Lay out the stretch from the first of the lines below through the line containing "689 313 3 3 - 0.79", both ends included, as a Markdown table with the columns Row and Line. Number each row, and leave out any blank lines.
╔══
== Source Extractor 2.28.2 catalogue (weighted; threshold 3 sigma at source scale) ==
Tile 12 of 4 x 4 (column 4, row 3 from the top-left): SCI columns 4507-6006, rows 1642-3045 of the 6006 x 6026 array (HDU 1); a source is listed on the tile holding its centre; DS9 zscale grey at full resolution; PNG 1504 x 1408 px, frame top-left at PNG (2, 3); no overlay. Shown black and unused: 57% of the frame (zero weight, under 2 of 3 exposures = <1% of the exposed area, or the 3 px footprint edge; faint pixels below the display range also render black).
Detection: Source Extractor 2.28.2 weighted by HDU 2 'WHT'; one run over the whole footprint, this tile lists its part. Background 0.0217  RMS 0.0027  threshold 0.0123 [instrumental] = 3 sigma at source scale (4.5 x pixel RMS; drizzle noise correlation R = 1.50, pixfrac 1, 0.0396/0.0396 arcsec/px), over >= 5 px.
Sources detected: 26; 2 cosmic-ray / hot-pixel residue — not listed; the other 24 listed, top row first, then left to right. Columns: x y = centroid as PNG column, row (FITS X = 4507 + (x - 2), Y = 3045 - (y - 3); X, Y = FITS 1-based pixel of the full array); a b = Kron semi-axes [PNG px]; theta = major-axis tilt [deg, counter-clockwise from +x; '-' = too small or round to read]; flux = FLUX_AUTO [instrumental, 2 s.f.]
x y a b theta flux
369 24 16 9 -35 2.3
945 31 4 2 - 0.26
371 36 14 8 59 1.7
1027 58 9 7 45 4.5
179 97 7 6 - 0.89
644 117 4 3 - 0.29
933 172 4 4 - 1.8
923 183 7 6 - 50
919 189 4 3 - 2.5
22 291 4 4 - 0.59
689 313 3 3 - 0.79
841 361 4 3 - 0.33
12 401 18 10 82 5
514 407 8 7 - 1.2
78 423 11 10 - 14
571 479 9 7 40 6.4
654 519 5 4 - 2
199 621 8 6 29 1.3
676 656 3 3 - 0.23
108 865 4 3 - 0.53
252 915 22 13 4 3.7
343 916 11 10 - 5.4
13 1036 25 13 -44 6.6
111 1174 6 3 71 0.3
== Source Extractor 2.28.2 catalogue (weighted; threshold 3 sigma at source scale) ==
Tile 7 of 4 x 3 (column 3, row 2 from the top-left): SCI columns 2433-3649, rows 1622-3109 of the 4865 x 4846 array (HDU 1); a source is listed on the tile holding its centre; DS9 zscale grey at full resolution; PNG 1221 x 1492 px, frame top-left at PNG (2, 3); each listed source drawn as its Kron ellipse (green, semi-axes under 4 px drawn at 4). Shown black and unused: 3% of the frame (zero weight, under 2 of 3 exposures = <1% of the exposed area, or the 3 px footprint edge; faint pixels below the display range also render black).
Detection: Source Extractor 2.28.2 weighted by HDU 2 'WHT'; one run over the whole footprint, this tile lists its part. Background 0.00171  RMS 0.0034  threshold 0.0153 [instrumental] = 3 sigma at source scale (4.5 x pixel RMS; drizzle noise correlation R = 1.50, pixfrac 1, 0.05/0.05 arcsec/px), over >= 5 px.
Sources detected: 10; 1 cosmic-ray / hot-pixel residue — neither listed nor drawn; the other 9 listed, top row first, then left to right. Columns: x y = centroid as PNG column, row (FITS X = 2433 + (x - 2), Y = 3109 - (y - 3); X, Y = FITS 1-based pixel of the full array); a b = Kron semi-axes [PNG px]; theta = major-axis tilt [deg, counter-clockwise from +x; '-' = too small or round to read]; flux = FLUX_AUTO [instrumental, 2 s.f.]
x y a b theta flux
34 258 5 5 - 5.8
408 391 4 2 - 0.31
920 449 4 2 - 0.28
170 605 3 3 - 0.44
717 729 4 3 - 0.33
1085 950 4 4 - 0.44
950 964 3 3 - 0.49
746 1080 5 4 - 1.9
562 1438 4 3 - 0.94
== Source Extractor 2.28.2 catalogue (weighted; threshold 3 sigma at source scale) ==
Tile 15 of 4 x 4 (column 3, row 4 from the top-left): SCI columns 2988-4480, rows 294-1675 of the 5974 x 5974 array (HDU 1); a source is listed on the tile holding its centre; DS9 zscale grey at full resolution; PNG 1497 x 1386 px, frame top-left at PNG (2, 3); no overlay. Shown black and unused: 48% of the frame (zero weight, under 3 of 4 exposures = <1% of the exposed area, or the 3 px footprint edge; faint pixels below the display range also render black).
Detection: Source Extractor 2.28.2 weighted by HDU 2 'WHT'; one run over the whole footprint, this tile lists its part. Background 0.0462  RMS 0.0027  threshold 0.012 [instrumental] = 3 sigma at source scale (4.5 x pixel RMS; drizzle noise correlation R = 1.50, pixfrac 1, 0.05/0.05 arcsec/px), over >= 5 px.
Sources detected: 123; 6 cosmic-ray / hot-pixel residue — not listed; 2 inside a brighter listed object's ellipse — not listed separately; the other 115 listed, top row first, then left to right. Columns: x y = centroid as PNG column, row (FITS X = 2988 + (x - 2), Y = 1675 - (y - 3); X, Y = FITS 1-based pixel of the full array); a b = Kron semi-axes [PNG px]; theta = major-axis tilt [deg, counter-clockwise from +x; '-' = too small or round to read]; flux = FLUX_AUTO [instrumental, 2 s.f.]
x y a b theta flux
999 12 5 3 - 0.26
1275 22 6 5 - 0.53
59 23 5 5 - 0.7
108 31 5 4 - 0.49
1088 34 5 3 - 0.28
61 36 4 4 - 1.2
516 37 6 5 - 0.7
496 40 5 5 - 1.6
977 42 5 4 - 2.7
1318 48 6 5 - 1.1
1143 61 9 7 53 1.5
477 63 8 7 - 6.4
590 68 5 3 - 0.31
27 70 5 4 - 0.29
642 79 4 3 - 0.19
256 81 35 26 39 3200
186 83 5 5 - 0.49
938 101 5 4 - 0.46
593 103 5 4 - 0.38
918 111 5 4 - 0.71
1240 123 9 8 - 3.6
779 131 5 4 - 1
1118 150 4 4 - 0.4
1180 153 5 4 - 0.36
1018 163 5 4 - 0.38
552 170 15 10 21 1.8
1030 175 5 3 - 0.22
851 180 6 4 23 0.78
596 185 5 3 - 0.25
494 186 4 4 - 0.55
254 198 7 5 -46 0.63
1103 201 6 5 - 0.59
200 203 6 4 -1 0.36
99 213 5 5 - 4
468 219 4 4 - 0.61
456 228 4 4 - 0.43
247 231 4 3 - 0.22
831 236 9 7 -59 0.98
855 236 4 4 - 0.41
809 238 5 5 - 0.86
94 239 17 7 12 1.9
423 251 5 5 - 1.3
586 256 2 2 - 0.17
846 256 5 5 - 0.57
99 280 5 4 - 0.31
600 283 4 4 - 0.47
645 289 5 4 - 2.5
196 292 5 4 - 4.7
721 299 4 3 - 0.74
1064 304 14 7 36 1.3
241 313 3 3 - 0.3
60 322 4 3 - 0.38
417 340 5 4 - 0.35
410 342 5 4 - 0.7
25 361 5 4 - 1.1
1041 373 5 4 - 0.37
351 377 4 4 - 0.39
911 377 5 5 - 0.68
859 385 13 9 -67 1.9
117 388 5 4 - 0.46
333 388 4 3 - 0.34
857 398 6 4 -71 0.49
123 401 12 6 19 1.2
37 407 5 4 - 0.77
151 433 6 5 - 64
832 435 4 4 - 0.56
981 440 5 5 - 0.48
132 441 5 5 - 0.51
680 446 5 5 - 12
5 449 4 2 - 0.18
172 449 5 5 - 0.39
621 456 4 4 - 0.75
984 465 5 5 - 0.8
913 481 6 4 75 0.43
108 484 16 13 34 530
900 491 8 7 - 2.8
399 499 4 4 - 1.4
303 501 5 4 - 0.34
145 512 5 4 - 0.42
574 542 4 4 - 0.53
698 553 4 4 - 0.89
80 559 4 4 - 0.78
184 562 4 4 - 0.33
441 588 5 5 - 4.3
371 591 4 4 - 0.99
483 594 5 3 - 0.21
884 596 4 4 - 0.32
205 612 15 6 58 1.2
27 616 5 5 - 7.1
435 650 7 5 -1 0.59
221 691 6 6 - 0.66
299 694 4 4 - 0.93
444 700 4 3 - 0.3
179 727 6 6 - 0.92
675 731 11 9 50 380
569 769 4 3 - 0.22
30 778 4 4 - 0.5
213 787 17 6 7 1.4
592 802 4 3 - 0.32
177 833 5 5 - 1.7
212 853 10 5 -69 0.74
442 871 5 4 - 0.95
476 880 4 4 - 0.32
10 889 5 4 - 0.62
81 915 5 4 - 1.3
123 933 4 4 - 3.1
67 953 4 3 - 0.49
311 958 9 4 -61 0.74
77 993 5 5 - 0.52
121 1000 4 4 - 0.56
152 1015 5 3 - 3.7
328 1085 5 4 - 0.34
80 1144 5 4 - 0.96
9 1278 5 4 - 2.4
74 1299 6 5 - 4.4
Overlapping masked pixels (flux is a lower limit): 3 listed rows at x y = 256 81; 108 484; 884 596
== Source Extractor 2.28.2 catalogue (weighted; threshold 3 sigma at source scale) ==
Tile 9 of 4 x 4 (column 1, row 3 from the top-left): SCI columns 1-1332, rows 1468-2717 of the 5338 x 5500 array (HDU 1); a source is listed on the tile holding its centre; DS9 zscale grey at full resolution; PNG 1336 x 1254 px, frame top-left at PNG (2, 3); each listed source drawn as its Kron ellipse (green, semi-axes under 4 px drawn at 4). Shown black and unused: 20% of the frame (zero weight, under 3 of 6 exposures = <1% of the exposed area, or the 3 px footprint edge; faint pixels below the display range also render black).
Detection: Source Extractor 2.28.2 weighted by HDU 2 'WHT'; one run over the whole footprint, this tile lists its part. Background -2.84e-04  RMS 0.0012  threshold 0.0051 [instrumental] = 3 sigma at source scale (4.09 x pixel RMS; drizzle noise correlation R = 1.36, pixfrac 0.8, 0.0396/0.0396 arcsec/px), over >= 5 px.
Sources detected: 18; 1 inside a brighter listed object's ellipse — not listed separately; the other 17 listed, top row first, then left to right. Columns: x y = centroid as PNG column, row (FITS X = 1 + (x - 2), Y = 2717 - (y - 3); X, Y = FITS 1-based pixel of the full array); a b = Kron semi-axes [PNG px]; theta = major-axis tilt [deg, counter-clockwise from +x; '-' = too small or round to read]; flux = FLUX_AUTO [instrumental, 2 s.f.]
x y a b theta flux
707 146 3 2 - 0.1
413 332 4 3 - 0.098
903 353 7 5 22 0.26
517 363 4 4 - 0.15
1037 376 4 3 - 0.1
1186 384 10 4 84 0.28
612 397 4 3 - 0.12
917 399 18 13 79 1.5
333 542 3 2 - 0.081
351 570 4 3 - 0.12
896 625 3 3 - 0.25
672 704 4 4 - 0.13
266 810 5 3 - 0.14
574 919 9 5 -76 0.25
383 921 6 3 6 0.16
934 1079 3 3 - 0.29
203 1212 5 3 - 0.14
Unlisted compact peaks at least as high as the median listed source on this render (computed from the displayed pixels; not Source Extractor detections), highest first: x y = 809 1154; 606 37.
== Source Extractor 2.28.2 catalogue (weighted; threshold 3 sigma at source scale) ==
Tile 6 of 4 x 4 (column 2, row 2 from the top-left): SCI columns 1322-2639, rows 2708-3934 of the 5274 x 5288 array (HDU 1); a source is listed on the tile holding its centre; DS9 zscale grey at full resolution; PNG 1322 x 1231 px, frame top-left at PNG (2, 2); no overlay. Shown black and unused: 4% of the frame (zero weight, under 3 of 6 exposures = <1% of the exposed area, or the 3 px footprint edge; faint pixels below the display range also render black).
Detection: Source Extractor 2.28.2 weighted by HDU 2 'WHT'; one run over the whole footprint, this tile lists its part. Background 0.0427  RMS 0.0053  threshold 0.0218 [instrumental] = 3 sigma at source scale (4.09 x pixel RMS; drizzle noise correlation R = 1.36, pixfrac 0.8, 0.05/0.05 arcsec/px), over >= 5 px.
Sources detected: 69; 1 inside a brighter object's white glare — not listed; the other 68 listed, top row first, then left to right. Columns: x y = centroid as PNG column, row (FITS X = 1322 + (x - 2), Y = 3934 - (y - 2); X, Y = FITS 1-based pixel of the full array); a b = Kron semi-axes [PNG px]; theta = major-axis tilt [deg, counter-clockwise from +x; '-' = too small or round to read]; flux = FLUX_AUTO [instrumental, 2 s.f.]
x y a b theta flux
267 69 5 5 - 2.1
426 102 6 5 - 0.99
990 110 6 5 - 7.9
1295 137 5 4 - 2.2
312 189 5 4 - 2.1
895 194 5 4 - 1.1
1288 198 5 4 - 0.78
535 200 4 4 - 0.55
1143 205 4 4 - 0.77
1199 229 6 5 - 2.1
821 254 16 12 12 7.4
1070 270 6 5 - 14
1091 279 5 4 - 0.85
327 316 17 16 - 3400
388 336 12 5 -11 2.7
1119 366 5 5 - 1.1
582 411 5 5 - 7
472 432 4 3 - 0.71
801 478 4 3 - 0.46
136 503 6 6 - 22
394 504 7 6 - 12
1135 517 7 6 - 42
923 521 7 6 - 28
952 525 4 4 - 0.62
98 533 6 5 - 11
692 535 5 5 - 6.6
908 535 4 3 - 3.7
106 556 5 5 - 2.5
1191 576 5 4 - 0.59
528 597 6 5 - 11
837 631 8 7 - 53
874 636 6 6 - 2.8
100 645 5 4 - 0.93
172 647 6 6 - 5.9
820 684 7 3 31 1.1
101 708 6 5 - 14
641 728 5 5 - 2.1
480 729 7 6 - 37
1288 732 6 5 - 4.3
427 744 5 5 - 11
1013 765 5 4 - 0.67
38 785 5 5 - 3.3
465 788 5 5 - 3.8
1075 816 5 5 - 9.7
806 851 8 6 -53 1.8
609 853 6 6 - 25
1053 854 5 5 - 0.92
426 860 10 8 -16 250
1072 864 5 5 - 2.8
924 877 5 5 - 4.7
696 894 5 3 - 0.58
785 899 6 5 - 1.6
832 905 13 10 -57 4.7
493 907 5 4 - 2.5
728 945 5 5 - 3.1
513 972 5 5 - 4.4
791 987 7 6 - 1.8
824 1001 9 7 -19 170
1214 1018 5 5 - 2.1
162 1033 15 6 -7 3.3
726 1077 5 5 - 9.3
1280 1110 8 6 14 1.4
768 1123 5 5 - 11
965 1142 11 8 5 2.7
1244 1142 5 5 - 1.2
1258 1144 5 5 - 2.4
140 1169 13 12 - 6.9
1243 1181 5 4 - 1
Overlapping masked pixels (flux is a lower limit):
╚══
* FULL ANSWER *
| Row | Line |
|---|---|
| 1 | == Source Extractor 2.28.2 catalogue (weighted; threshold 3 sigma at source scale) == |
| 2 | Tile 12 of 4 x 4 (column 4, row 3 from the top-left): SCI columns 4507-6006, rows 1642-3045 of the 6006 x 6026 array (HDU 1); a source is listed on the tile holding its centre; DS9 zscale grey at full resolution; PNG 1504 x 1408 px, frame top-left at PNG (2, 3); no overlay. Shown black and unused: 57% of the frame (zero weight, under 2 of 3 exposures = <1% of the exposed area, or the 3 px footprint edge; faint pixels below the display range also render black). |
| 3 | Detection: Source Extractor 2.28.2 weighted by HDU 2 'WHT'; one run over the whole footprint, this tile lists its part. Background 0.0217  RMS 0.0027  threshold 0.0123 [instrumental] = 3 sigma at source scale (4.5 x pixel RMS; drizzle noise correlation R = 1.50, pixfrac 1, 0.0396/0.0396 arcsec/px), over >= 5 px. |
| 4 | Sources detected: 26; 2 cosmic-ray / hot-pixel residue — not listed; the other 24 listed, top row first, then left to right. Columns: x y = centroid as PNG column, row (FITS X = 4507 + (x - 2), Y = 3045 - (y - 3); X, Y = FITS 1-based pixel of the full array); a b = Kron semi-axes [PNG px]; theta = major-axis tilt [deg, counter-clockwise from +x; '-' = too small or round to read]; flux = FLUX_AUTO [instrumental, 2 s.f.] |
| 5 | x y a b theta flux |
| 6 | 369 24 16 9 -35 2.3 |
| 7 | 945 31 4 2 - 0.26 |
| 8 | 371 36 14 8 59 1.7 |
| 9 | 1027 58 9 7 45 4.5 |
| 10 | 179 97 7 6 - 0.89 |
| 11 | 644 117 4 3 - 0.29 |
| 12 | 933 172 4 4 - 1.8 |
| 13 | 923 183 7 6 - 50 |
| 14 | 919 189 4 3 - 2.5 |
| 15 | 22 291 4 4 - 0.59 |
| 16 | 689 313 3 3 - 0.79 |